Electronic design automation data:

━━━

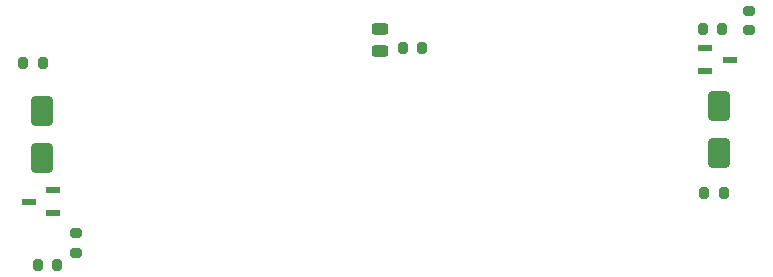
<source format=gbr>
G04 #@! TF.GenerationSoftware,KiCad,Pcbnew,7.99.0-1900-g89780d353a*
G04 #@! TF.CreationDate,2023-08-02T11:36:18+03:00*
G04 #@! TF.ProjectId,RP2040_minimal,52503230-3430-45f6-9d69-6e696d616c2e,REV1*
G04 #@! TF.SameCoordinates,Original*
G04 #@! TF.FileFunction,Paste,Top*
G04 #@! TF.FilePolarity,Positive*
%FSLAX46Y46*%
G04 Gerber Fmt 4.6, Leading zero omitted, Abs format (unit mm)*
G04 Created by KiCad (PCBNEW 7.99.0-1900-g89780d353a) date 2023-08-02 11:36:18*
%MOMM*%
%LPD*%
G01*
G04 APERTURE LIST*
G04 Aperture macros list*
%AMRoundRect*
0 Rectangle with rounded corners*
0 $1 Rounding radius*
0 $2 $3 $4 $5 $6 $7 $8 $9 X,Y pos of 4 corners*
0 Add a 4 corners polygon primitive as box body*
4,1,4,$2,$3,$4,$5,$6,$7,$8,$9,$2,$3,0*
0 Add four circle primitives for the rounded corners*
1,1,$1+$1,$2,$3*
1,1,$1+$1,$4,$5*
1,1,$1+$1,$6,$7*
1,1,$1+$1,$8,$9*
0 Add four rect primitives between the rounded corners*
20,1,$1+$1,$2,$3,$4,$5,0*
20,1,$1+$1,$4,$5,$6,$7,0*
20,1,$1+$1,$6,$7,$8,$9,0*
20,1,$1+$1,$8,$9,$2,$3,0*%
G04 Aperture macros list end*
%ADD10RoundRect,0.200000X-0.275000X0.200000X-0.275000X-0.200000X0.275000X-0.200000X0.275000X0.200000X0*%
%ADD11RoundRect,0.200000X-0.200000X-0.275000X0.200000X-0.275000X0.200000X0.275000X-0.200000X0.275000X0*%
%ADD12RoundRect,0.250000X-0.650000X1.000000X-0.650000X-1.000000X0.650000X-1.000000X0.650000X1.000000X0*%
%ADD13R,1.250000X0.600000*%
%ADD14RoundRect,0.200000X0.200000X0.275000X-0.200000X0.275000X-0.200000X-0.275000X0.200000X-0.275000X0*%
%ADD15RoundRect,0.200000X0.275000X-0.200000X0.275000X0.200000X-0.275000X0.200000X-0.275000X-0.200000X0*%
%ADD16RoundRect,0.250000X0.650000X-1.000000X0.650000X1.000000X-0.650000X1.000000X-0.650000X-1.000000X0*%
%ADD17RoundRect,0.243750X0.456250X-0.243750X0.456250X0.243750X-0.456250X0.243750X-0.456250X-0.243750X0*%
G04 APERTURE END LIST*
D10*
X198866000Y-78628400D03*
X198866000Y-80278400D03*
D11*
X194971000Y-80188400D03*
X196621000Y-80188400D03*
D12*
X139006000Y-87118400D03*
X139006000Y-91118400D03*
D13*
X139986000Y-95723400D03*
X139986000Y-93813400D03*
X137886000Y-94768400D03*
D14*
X171231000Y-81728400D03*
X169581000Y-81728400D03*
D15*
X141866000Y-99118400D03*
X141866000Y-97468400D03*
D11*
X138666000Y-100118400D03*
X140316000Y-100118400D03*
D13*
X195186000Y-81803400D03*
X195186000Y-83713400D03*
X197286000Y-82758400D03*
D16*
X196306000Y-90688400D03*
X196306000Y-86688400D03*
D17*
X167656000Y-82025900D03*
X167656000Y-80150900D03*
D11*
X137431000Y-83058400D03*
X139081000Y-83058400D03*
X195101000Y-94048400D03*
X196751000Y-94048400D03*
M02*

</source>
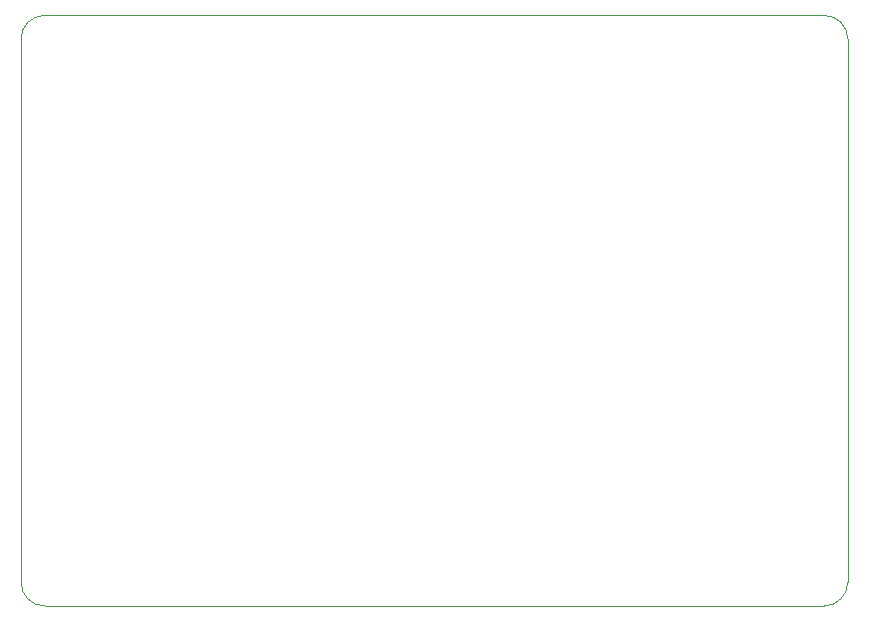
<source format=gbo>
G04 #@! TF.GenerationSoftware,KiCad,Pcbnew,5.1.12-84ad8e8a86~92~ubuntu20.04.1*
G04 #@! TF.CreationDate,2022-04-04T08:19:54+02:00*
G04 #@! TF.ProjectId,s88iso,73383869-736f-42e6-9b69-6361645f7063,2020/08*
G04 #@! TF.SameCoordinates,Original*
G04 #@! TF.FileFunction,Legend,Bot*
G04 #@! TF.FilePolarity,Positive*
%FSLAX46Y46*%
G04 Gerber Fmt 4.6, Leading zero omitted, Abs format (unit mm)*
G04 Created by KiCad (PCBNEW 5.1.12-84ad8e8a86~92~ubuntu20.04.1) date 2022-04-04 08:19:54*
%MOMM*%
%LPD*%
G01*
G04 APERTURE LIST*
G04 #@! TA.AperFunction,Profile*
%ADD10C,0.050000*%
G04 #@! TD*
G04 APERTURE END LIST*
D10*
X100000000Y-128000000D02*
X100000000Y-82000000D01*
X168000000Y-130000000D02*
X102000000Y-130000000D01*
X170000000Y-82000000D02*
X170000000Y-128000000D01*
X168000000Y-80000000D02*
X102000000Y-80000000D01*
X100000000Y-82000000D02*
G75*
G02*
X102000000Y-80000000I2000000J0D01*
G01*
X168000000Y-80000000D02*
G75*
G02*
X170000000Y-82000000I0J-2000000D01*
G01*
X170000000Y-128000000D02*
G75*
G02*
X168000000Y-130000000I-2000000J0D01*
G01*
X102000000Y-130000000D02*
G75*
G02*
X100000000Y-128000000I0J2000000D01*
G01*
M02*

</source>
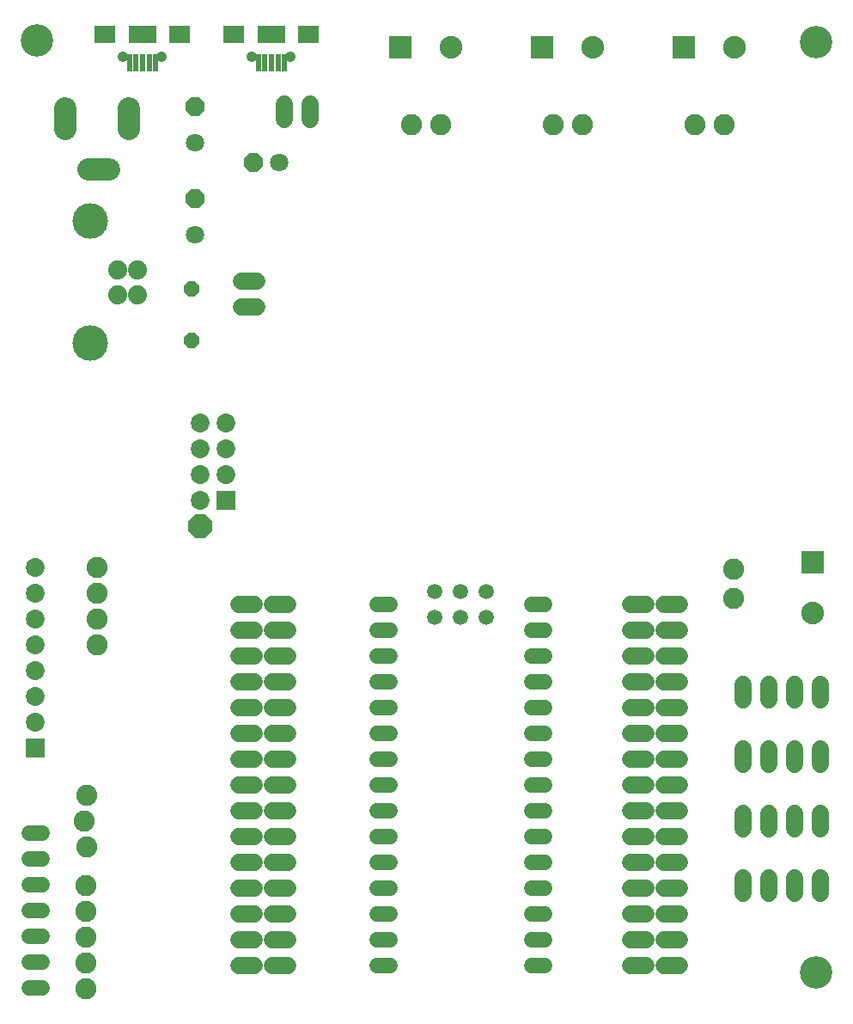
<source format=gbr>
G04 EAGLE Gerber X2 export*
G75*
%MOMM*%
%FSLAX34Y34*%
%LPD*%
%AMOC8*
5,1,8,0,0,1.08239X$1,22.5*%
G01*
%ADD10C,1.727200*%
%ADD11P,1.951982X8X202.500000*%
%ADD12C,1.803400*%
%ADD13P,1.951982X8X112.500000*%
%ADD14C,1.524000*%
%ADD15R,1.854200X1.854200*%
%ADD16C,1.854200*%
%ADD17C,2.203200*%
%ADD18P,1.649562X8X112.500000*%
%ADD19R,2.235200X2.235200*%
%ADD20C,2.235200*%
%ADD21C,1.511200*%
%ADD22C,1.511200*%
%ADD23R,0.603200X1.653200*%
%ADD24C,1.053200*%
%ADD25R,2.000000X1.700000*%
%ADD26R,2.700000X1.700000*%
%ADD27C,1.879600*%
%ADD28C,3.505200*%
%ADD29P,2.556822X8X202.500000*%
%ADD30C,3.203200*%
%ADD31C,2.082800*%


D10*
X812800Y261620D02*
X812800Y246380D01*
X787400Y246380D02*
X787400Y261620D01*
X762000Y261620D02*
X762000Y246380D01*
X736600Y246380D02*
X736600Y261620D01*
D11*
X254000Y839470D03*
D12*
X279400Y839470D03*
D10*
X812800Y198120D02*
X812800Y182880D01*
X787400Y182880D02*
X787400Y198120D01*
X762000Y198120D02*
X762000Y182880D01*
X736600Y182880D02*
X736600Y198120D01*
D13*
X196850Y803910D03*
D12*
X196850Y768350D03*
D10*
X626110Y48260D02*
X641350Y48260D01*
X641350Y73660D02*
X626110Y73660D01*
X626110Y99060D02*
X641350Y99060D01*
X641350Y124460D02*
X626110Y124460D01*
X626110Y149860D02*
X641350Y149860D01*
X641350Y175260D02*
X626110Y175260D01*
X626110Y200660D02*
X641350Y200660D01*
X641350Y226060D02*
X626110Y226060D01*
X626110Y251460D02*
X641350Y251460D01*
X641350Y276860D02*
X626110Y276860D01*
X626110Y302260D02*
X641350Y302260D01*
X641350Y327660D02*
X626110Y327660D01*
X626110Y353060D02*
X641350Y353060D01*
X641350Y378460D02*
X626110Y378460D01*
X626110Y403860D02*
X641350Y403860D01*
X659130Y48260D02*
X674370Y48260D01*
X674370Y73660D02*
X659130Y73660D01*
X659130Y99060D02*
X674370Y99060D01*
X674370Y124460D02*
X659130Y124460D01*
X659130Y149860D02*
X674370Y149860D01*
X674370Y175260D02*
X659130Y175260D01*
X659130Y200660D02*
X674370Y200660D01*
X674370Y226060D02*
X659130Y226060D01*
X659130Y251460D02*
X674370Y251460D01*
X674370Y276860D02*
X659130Y276860D01*
X659130Y302260D02*
X674370Y302260D01*
X674370Y327660D02*
X659130Y327660D01*
X659130Y353060D02*
X674370Y353060D01*
X674370Y378460D02*
X659130Y378460D01*
X659130Y403860D02*
X674370Y403860D01*
X255270Y48260D02*
X240030Y48260D01*
X240030Y73660D02*
X255270Y73660D01*
X255270Y99060D02*
X240030Y99060D01*
X240030Y124460D02*
X255270Y124460D01*
X255270Y149860D02*
X240030Y149860D01*
X240030Y175260D02*
X255270Y175260D01*
X255270Y200660D02*
X240030Y200660D01*
X240030Y226060D02*
X255270Y226060D01*
X255270Y251460D02*
X240030Y251460D01*
X240030Y276860D02*
X255270Y276860D01*
X255270Y302260D02*
X240030Y302260D01*
X240030Y327660D02*
X255270Y327660D01*
X255270Y353060D02*
X240030Y353060D01*
X240030Y378460D02*
X255270Y378460D01*
X255270Y403860D02*
X240030Y403860D01*
X273050Y48260D02*
X288290Y48260D01*
X288290Y73660D02*
X273050Y73660D01*
X273050Y99060D02*
X288290Y99060D01*
X288290Y124460D02*
X273050Y124460D01*
X273050Y149860D02*
X288290Y149860D01*
X288290Y175260D02*
X273050Y175260D01*
X273050Y200660D02*
X288290Y200660D01*
X288290Y226060D02*
X273050Y226060D01*
X273050Y251460D02*
X288290Y251460D01*
X288290Y276860D02*
X273050Y276860D01*
X273050Y302260D02*
X288290Y302260D01*
X288290Y327660D02*
X273050Y327660D01*
X273050Y353060D02*
X288290Y353060D01*
X288290Y378460D02*
X273050Y378460D01*
X273050Y403860D02*
X288290Y403860D01*
X284480Y881380D02*
X284480Y896620D01*
X309880Y896620D02*
X309880Y881380D01*
X257810Y697230D02*
X242570Y697230D01*
X242570Y722630D02*
X257810Y722630D01*
D14*
X45974Y26670D02*
X32766Y26670D01*
X32766Y52070D02*
X45974Y52070D01*
X45974Y77470D02*
X32766Y77470D01*
X32766Y102870D02*
X45974Y102870D01*
X45974Y128270D02*
X32766Y128270D01*
X32766Y153670D02*
X45974Y153670D01*
X45974Y179070D02*
X32766Y179070D01*
D10*
X812800Y134620D02*
X812800Y119380D01*
X787400Y119380D02*
X787400Y134620D01*
X762000Y134620D02*
X762000Y119380D01*
X736600Y119380D02*
X736600Y134620D01*
D15*
X39370Y262890D03*
D16*
X39370Y288290D03*
X39370Y313690D03*
X39370Y339090D03*
X39370Y364490D03*
X39370Y389890D03*
X39370Y415290D03*
X39370Y440690D03*
D13*
X196850Y894080D03*
D12*
X196850Y858520D03*
D15*
X227330Y506730D03*
D16*
X227330Y532130D03*
X227330Y557530D03*
X227330Y582930D03*
X201930Y582930D03*
X201930Y557530D03*
X201930Y532130D03*
X201930Y506730D03*
D17*
X131650Y872250D02*
X131650Y892250D01*
X68650Y892250D02*
X68650Y872250D01*
X91650Y832250D02*
X111650Y832250D01*
D18*
X193040Y664210D03*
X193040Y715010D03*
D19*
X399180Y952500D03*
D20*
X449180Y952500D03*
D19*
X538880Y952500D03*
D20*
X588880Y952500D03*
D19*
X678580Y952500D03*
D20*
X728580Y952500D03*
D19*
X804926Y445624D03*
D20*
X804926Y395624D03*
D21*
X388810Y403860D02*
X375730Y403860D01*
X375730Y378460D02*
X388810Y378460D01*
X388810Y353060D02*
X375730Y353060D01*
X375730Y327660D02*
X388810Y327660D01*
X388810Y302260D02*
X375730Y302260D01*
X375730Y276860D02*
X388810Y276860D01*
X388810Y251460D02*
X375730Y251460D01*
X375730Y226060D02*
X388810Y226060D01*
X388810Y200660D02*
X375730Y200660D01*
X375730Y175260D02*
X388810Y175260D01*
X388810Y149860D02*
X375730Y149860D01*
X375730Y124460D02*
X388810Y124460D01*
X528130Y403860D02*
X541210Y403860D01*
X541210Y378460D02*
X528130Y378460D01*
X528130Y353060D02*
X541210Y353060D01*
X541210Y200660D02*
X528130Y200660D01*
X528130Y175260D02*
X541210Y175260D01*
X541210Y149860D02*
X528130Y149860D01*
X528130Y124460D02*
X541210Y124460D01*
X541210Y48260D02*
X528130Y48260D01*
X388810Y48260D02*
X375730Y48260D01*
X375730Y73660D02*
X388810Y73660D01*
X388810Y99060D02*
X375730Y99060D01*
X528130Y73660D02*
X541210Y73660D01*
X541210Y99060D02*
X528130Y99060D01*
X528130Y327660D02*
X541210Y327660D01*
D22*
X483870Y391160D03*
X458470Y391160D03*
X433070Y391160D03*
D21*
X528130Y226060D02*
X541210Y226060D01*
X541210Y251460D02*
X528130Y251460D01*
X528130Y276860D02*
X541210Y276860D01*
X541210Y302260D02*
X528130Y302260D01*
D22*
X483870Y416560D03*
X458470Y416560D03*
X433070Y416560D03*
D23*
X271780Y937950D03*
X278280Y937950D03*
X284780Y937950D03*
X265280Y937950D03*
X258780Y937950D03*
D24*
X290780Y943200D03*
X252780Y943200D03*
D25*
X308620Y965200D03*
X234940Y965200D03*
D26*
X271780Y965200D03*
D27*
X139822Y708860D03*
X139822Y733860D03*
X120010Y733860D03*
X120010Y708860D03*
D28*
X92832Y661162D03*
X92832Y781558D03*
D10*
X812800Y325120D02*
X812800Y309880D01*
X787400Y309880D02*
X787400Y325120D01*
X762000Y325120D02*
X762000Y309880D01*
X736600Y309880D02*
X736600Y325120D01*
D23*
X144780Y937950D03*
X151280Y937950D03*
X157780Y937950D03*
X138280Y937950D03*
X131780Y937950D03*
D24*
X163780Y943200D03*
X125780Y943200D03*
D25*
X181620Y965200D03*
X107940Y965200D03*
D26*
X144780Y965200D03*
D29*
X201930Y481330D03*
D30*
X808990Y957580D03*
X808990Y41910D03*
X40386Y959612D03*
D31*
X100330Y440690D03*
X100330Y415290D03*
X100330Y389890D03*
X100330Y364490D03*
X88900Y25400D03*
X88900Y50800D03*
X88900Y76200D03*
X88900Y101600D03*
X88900Y127000D03*
X90170Y215900D03*
X87630Y190500D03*
X90170Y165100D03*
X438658Y876300D03*
X409702Y876300D03*
X578358Y876300D03*
X549402Y876300D03*
X718058Y876300D03*
X689102Y876300D03*
X727710Y409702D03*
X727710Y438658D03*
M02*

</source>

━━━

▸ **ACTIVITY**: For this exercise, repeat exactly the lines of the data above from the one with "X736600Y134620D01*" down to the one with "X271780Y937950D03*", both end lines included.

▸ **TASK RESULT**:
X736600Y134620D01*
D15*
X39370Y262890D03*
D16*
X39370Y288290D03*
X39370Y313690D03*
X39370Y339090D03*
X39370Y364490D03*
X39370Y389890D03*
X39370Y415290D03*
X39370Y440690D03*
D13*
X196850Y894080D03*
D12*
X196850Y858520D03*
D15*
X227330Y506730D03*
D16*
X227330Y532130D03*
X227330Y557530D03*
X227330Y582930D03*
X201930Y582930D03*
X201930Y557530D03*
X201930Y532130D03*
X201930Y506730D03*
D17*
X131650Y872250D02*
X131650Y892250D01*
X68650Y892250D02*
X68650Y872250D01*
X91650Y832250D02*
X111650Y832250D01*
D18*
X193040Y664210D03*
X193040Y715010D03*
D19*
X399180Y952500D03*
D20*
X449180Y952500D03*
D19*
X538880Y952500D03*
D20*
X588880Y952500D03*
D19*
X678580Y952500D03*
D20*
X728580Y952500D03*
D19*
X804926Y445624D03*
D20*
X804926Y395624D03*
D21*
X388810Y403860D02*
X375730Y403860D01*
X375730Y378460D02*
X388810Y378460D01*
X388810Y353060D02*
X375730Y353060D01*
X375730Y327660D02*
X388810Y327660D01*
X388810Y302260D02*
X375730Y302260D01*
X375730Y276860D02*
X388810Y276860D01*
X388810Y251460D02*
X375730Y251460D01*
X375730Y226060D02*
X388810Y226060D01*
X388810Y200660D02*
X375730Y200660D01*
X375730Y175260D02*
X388810Y175260D01*
X388810Y149860D02*
X375730Y149860D01*
X375730Y124460D02*
X388810Y124460D01*
X528130Y403860D02*
X541210Y403860D01*
X541210Y378460D02*
X528130Y378460D01*
X528130Y353060D02*
X541210Y353060D01*
X541210Y200660D02*
X528130Y200660D01*
X528130Y175260D02*
X541210Y175260D01*
X541210Y149860D02*
X528130Y149860D01*
X528130Y124460D02*
X541210Y124460D01*
X541210Y48260D02*
X528130Y48260D01*
X388810Y48260D02*
X375730Y48260D01*
X375730Y73660D02*
X388810Y73660D01*
X388810Y99060D02*
X375730Y99060D01*
X528130Y73660D02*
X541210Y73660D01*
X541210Y99060D02*
X528130Y99060D01*
X528130Y327660D02*
X541210Y327660D01*
D22*
X483870Y391160D03*
X458470Y391160D03*
X433070Y391160D03*
D21*
X528130Y226060D02*
X541210Y226060D01*
X541210Y251460D02*
X528130Y251460D01*
X528130Y276860D02*
X541210Y276860D01*
X541210Y302260D02*
X528130Y302260D01*
D22*
X483870Y416560D03*
X458470Y416560D03*
X433070Y416560D03*
D23*
X271780Y937950D03*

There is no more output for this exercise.